Stronger-than-expected consumer spending in China could hint at early signs of a recovery as the country looks to jump-start its economy.

China is in the midst of dealing with slow economic growth due to a confluence of issues, including the lingering effects of a real estate slowdown. Additionally, deflation is also a macroeconomic issue, but despite these headwinds, consumers were still willing to spend during the month of August.

“Consumers spent more freely on cars and smartphones and splurged on summer travel, helping return inflation above zero in August after tipping into deflationary territory in July,” a Wall Street Journal report noted. “The urban unemployment rate edged down last month for the first time since April. Industrial output accelerated its gains.”

China’s government has taken steps to address its real estate issues first and foremost. This includes more lax lending requirements to try and get borrowers to prop up the real estate sector again, which comprises a sizeable portion of its economy.

Much has been said about whether the recent stimulus measures will make tangible improvements.

“Still, skeptics warn that it is too soon to say whether these green shoots will survive, and that Beijing must boost and broaden stimulus efforts to prevent a long-term slowdown from taking root,” the Wall Street Journal added, noting that the government will play a pivotal role in revitalizing the economy as the country’s “growth model remains stubbornly dependent on government-funded investments in infrastructure.”

2 China ETFs to Consider

In the meantime, as China works out its economic struggles, investors can take advantage of value propositions in Chinese equities. Given the recent uptick in consumer purchases, consider the KraneShares CICC China Consumer Leaders Index ETF (KBUY).

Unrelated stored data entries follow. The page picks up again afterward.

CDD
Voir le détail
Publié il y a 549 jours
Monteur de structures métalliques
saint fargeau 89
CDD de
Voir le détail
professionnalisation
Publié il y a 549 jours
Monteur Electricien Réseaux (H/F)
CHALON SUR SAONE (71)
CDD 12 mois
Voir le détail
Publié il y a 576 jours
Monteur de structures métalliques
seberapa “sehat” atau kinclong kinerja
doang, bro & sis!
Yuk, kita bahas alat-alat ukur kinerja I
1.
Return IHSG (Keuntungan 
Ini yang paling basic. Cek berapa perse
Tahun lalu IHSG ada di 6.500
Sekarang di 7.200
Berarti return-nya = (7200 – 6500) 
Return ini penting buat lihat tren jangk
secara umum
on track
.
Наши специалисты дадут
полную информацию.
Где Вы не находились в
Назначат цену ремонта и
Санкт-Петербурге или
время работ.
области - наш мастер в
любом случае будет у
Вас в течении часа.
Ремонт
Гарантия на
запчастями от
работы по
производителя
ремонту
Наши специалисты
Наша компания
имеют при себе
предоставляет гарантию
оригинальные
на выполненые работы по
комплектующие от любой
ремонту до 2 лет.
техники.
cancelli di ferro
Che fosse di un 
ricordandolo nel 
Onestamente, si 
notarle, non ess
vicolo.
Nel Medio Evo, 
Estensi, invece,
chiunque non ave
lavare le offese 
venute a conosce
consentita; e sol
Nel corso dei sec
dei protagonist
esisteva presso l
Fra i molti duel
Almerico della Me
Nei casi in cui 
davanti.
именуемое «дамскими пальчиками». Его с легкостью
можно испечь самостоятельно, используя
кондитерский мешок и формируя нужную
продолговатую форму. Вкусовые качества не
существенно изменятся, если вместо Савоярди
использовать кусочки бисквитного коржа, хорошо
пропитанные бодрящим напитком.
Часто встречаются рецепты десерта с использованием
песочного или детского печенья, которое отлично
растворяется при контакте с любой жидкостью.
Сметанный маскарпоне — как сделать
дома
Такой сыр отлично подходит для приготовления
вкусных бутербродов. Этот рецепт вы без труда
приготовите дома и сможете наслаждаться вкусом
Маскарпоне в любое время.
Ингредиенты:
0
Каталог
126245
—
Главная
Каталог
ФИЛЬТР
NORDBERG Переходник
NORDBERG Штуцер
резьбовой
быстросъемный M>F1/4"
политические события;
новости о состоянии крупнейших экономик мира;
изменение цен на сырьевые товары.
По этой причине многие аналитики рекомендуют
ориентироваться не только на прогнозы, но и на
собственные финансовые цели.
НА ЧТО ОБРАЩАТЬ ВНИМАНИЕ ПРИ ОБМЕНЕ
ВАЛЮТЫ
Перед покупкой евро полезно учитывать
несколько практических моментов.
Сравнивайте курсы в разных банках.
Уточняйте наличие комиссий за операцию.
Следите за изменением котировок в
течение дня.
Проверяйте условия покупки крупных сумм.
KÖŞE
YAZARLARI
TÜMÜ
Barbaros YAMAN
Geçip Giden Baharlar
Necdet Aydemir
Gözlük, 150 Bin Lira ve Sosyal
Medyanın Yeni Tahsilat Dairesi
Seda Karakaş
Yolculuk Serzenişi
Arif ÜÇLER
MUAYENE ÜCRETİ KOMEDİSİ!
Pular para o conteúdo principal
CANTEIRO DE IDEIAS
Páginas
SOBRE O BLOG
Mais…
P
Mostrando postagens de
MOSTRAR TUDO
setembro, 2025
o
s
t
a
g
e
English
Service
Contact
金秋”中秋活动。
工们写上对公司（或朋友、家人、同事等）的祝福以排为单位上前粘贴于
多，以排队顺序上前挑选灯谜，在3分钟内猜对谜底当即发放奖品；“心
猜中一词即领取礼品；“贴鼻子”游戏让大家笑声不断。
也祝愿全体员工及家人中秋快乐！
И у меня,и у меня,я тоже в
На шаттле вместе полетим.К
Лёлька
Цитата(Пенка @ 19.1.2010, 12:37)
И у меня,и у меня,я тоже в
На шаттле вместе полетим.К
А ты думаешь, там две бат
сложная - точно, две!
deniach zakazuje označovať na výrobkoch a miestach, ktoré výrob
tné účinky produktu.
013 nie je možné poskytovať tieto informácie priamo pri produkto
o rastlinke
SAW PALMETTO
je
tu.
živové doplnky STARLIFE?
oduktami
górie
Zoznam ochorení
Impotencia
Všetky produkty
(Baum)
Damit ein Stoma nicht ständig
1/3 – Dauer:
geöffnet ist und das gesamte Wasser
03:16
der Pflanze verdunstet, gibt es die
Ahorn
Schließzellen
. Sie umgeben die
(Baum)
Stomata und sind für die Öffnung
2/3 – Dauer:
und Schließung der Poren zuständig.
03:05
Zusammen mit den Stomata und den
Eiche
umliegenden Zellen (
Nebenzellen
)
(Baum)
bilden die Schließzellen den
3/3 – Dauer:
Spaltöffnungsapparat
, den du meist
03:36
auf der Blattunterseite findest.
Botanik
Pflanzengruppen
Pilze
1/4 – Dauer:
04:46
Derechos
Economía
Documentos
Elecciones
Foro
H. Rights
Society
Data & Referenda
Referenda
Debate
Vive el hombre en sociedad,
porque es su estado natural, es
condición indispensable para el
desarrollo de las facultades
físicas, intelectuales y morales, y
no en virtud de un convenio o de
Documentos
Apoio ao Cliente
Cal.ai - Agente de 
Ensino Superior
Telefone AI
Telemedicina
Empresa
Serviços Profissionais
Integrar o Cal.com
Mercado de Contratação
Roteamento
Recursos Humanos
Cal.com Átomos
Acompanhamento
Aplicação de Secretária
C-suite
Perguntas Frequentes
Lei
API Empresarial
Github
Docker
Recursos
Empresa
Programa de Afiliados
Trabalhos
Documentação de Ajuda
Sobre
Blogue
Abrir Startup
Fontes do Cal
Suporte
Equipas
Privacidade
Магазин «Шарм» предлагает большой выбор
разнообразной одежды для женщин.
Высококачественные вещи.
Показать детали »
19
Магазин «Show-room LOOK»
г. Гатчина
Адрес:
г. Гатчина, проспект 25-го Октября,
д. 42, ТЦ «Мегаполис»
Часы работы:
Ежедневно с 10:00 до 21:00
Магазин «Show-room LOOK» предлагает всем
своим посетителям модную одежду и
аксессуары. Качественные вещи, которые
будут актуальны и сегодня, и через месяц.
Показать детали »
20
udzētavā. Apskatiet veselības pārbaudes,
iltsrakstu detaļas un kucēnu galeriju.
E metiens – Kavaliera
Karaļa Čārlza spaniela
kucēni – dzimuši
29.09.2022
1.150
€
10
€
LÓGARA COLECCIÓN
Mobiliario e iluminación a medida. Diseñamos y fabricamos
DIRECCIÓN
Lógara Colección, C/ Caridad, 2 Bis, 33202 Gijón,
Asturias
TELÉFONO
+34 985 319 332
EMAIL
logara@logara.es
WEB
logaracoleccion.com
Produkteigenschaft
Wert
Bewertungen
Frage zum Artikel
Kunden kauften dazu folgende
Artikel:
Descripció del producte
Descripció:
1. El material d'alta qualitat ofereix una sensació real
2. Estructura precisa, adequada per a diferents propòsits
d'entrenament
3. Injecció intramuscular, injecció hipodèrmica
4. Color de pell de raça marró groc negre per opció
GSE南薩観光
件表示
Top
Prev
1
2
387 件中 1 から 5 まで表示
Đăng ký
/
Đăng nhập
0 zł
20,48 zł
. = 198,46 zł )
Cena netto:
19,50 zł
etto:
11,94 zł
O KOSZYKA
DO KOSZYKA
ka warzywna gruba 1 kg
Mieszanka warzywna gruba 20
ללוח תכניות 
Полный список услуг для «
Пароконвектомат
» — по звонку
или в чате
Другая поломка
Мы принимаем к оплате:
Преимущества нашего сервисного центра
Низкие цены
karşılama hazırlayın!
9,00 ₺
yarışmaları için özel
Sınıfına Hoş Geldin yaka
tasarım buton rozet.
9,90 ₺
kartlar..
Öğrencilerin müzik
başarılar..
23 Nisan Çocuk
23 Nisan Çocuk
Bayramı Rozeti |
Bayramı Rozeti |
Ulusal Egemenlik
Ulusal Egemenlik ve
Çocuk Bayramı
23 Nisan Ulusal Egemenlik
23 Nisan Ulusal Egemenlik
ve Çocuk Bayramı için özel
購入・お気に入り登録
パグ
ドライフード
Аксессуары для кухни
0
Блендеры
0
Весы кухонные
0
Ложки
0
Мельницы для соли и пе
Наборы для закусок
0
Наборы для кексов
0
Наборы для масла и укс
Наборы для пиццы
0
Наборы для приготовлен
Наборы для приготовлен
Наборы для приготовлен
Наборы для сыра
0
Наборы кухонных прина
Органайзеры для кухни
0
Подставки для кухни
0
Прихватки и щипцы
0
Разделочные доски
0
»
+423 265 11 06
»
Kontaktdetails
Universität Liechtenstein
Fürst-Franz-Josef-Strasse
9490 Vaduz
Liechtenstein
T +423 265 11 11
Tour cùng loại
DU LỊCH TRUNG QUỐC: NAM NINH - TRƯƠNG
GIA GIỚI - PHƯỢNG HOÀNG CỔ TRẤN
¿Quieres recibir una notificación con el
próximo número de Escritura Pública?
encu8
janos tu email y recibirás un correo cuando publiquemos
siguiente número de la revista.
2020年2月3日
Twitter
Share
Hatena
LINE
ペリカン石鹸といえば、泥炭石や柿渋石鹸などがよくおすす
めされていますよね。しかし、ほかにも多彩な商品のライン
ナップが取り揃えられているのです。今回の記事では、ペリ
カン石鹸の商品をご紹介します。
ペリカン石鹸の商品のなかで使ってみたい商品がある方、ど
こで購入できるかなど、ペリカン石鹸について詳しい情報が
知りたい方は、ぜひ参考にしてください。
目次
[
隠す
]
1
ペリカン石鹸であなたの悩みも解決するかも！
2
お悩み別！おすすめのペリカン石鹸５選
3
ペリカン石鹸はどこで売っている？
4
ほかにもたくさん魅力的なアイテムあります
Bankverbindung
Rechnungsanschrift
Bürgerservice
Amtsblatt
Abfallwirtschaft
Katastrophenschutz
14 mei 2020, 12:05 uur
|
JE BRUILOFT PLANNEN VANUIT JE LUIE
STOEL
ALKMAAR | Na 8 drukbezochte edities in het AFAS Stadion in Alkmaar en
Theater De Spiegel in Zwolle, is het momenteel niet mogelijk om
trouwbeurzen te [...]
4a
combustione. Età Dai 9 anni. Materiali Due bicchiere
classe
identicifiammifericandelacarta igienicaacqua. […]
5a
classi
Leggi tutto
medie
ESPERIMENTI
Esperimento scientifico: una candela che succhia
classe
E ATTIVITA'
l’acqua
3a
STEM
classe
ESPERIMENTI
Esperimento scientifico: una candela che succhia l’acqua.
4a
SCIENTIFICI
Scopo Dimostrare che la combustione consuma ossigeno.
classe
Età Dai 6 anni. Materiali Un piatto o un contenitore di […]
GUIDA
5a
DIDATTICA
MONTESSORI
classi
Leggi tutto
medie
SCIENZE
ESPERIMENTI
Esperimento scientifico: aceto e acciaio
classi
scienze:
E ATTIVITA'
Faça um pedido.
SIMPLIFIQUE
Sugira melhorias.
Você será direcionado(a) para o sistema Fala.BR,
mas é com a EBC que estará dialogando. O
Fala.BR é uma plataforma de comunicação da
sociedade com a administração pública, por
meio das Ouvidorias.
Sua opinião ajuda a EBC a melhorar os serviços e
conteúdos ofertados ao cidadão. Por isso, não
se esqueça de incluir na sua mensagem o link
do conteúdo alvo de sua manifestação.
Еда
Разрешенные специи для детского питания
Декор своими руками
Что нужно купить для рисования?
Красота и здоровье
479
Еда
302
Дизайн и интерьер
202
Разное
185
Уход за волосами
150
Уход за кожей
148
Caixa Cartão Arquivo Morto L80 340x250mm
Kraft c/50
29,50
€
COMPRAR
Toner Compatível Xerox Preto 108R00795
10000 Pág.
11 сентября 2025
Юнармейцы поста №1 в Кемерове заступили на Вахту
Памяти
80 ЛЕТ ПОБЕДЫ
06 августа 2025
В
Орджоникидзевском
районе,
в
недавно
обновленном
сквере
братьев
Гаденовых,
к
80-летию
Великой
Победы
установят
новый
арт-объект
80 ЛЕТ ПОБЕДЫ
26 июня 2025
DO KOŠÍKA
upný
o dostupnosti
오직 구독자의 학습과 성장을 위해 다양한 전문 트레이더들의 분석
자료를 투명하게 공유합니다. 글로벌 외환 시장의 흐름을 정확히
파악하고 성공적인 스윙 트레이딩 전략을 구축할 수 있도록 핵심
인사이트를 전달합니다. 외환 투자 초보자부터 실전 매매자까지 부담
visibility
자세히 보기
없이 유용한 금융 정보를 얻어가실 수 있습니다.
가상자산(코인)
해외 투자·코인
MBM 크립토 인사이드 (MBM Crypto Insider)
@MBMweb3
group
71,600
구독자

KBUY seeks to measure the performance of the CICC China Consumer Leaders Index. The index consists of the investable universe of publicly traded China-based companies. It focuses on those whose primary business is in the consumption-related industries such as home appliances, food and beverages, apparel and clothing, hotels, restaurants, and duty-free goods.

An economic recovery could also set up a play in the KraneShares CICC China Leaders 100 Index ETF (KFYP). The fund tracks the CSI CICC Select 100 Index, which takes a smart beta approach to systematically invest in companies listed in mainland China.

The strategy that KFYP employs is based on the China International Capital Corporation (CICC)’s latest research on the country’s capital markets. This quantitative approach reflects CICC’s top-down and bottom-up research process, seeking to deliver the 100 leading companies in mainland China.